When you uproot your life young but not young enough, you turn into a stranger to both the place you arrive at and the one you leave behind. You’re desperate to belong somewhere but you can’t shake the feeling that you’re just a foreigner. You don’t know who you are. You latch on to shiny people and things to find either a distraction or an anchor but, most of the time, they’re terribly wrong for you. And you end up destroying yourself.

Many places in London held my traumas.

As an international student and later as a young professional with an accent, I had little to my name. I wanted the world but was often bitch-slapped by the crude realization that it’s a White world out there — things aren’t the same for an Asian immigrant woman as what I saw in Western films growing up. I was always the one who held the short end of a stick, the one to pay the price. I was made to feel like I wasn’t good enough for my dreams.

It fucking hurt.

At one point, I was just done with it. No one gives a shit about people like me — I had to do it myself, I thought. It gave me the courage to turn my life around and keep going like my life depended on it. It really does, though.

At 27, I have it together now.

Emotional and financial security. Love. A home. A future. A solid me. Everything I’ve ever wanted.

London looks the same but feels different.

The other day, I booked a reservation in a part of the city that used to give me panic attacks.

I felt okay about it. It didn’t give me flashbacks. I walked through the streets and into the restaurant like a casual. The grossly overpriced menu items didn’t make me nervous; I could comfortably pick whatever I wanted. I didn’t feel the pressure of performing or the need to prove myself. I was indifferent to male validation.

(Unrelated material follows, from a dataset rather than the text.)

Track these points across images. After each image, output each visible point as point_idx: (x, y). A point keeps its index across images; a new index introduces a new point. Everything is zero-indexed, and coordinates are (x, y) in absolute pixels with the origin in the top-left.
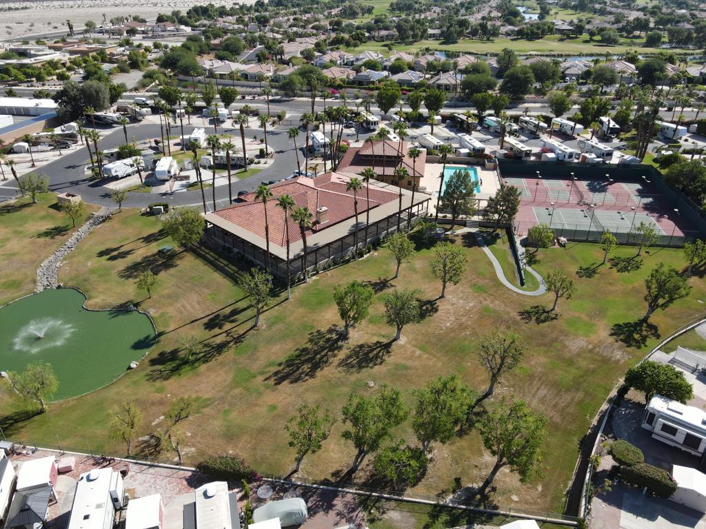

I wasn’t worried about bumping into someone (shitty) I used to know — I didn’t care. I was just being me, being there.

That was when I knew the past was behind me and my trauma locked to this place had been healed.

I was free.

About every three years, my brain seems to re-render London.

It’s still the same city, but everything has changed because I have changed; my perspective has changed.

It reminds me of the time when I got on the plane to London for the first time ten years ago. From the overhead bin, a small suitcase fell off and hit my head. It belonged to a stylish Vietnamese-born woman with a British passport, which represented “freedom” to me. The pain left me teary, but I was too in awe of her to complain out loud. Comparing myself to her made me feel both inspired and deeply insecure. I was a nobody with nothing but a big heart and the words on the screen, so I wondered if I could ever become someone like that.

Well, now, I like myself even better.

Ten years is a long time. You can do a lot in ten years.

You can change your life and become the person you’ve always wanted to be. You can rewrite your stories. I’ve done all of those things — some many times over, mostly because I didn’t have any other choices.

I realise that there’s always a way out, and we’re capable of seeing ourselves through. We’re powerful like that. Once we decide to take control over our life — our mind, our body, and our relationships with the world around us — and take action, we will have control over our reality and our future.

I’m still in London after ten years, but this London is like no others. It doesn’t rub my traumas in my face — I’m free to enjoy it. It shows me my past not to hurt me but to remind me that I’ve come a damn long way.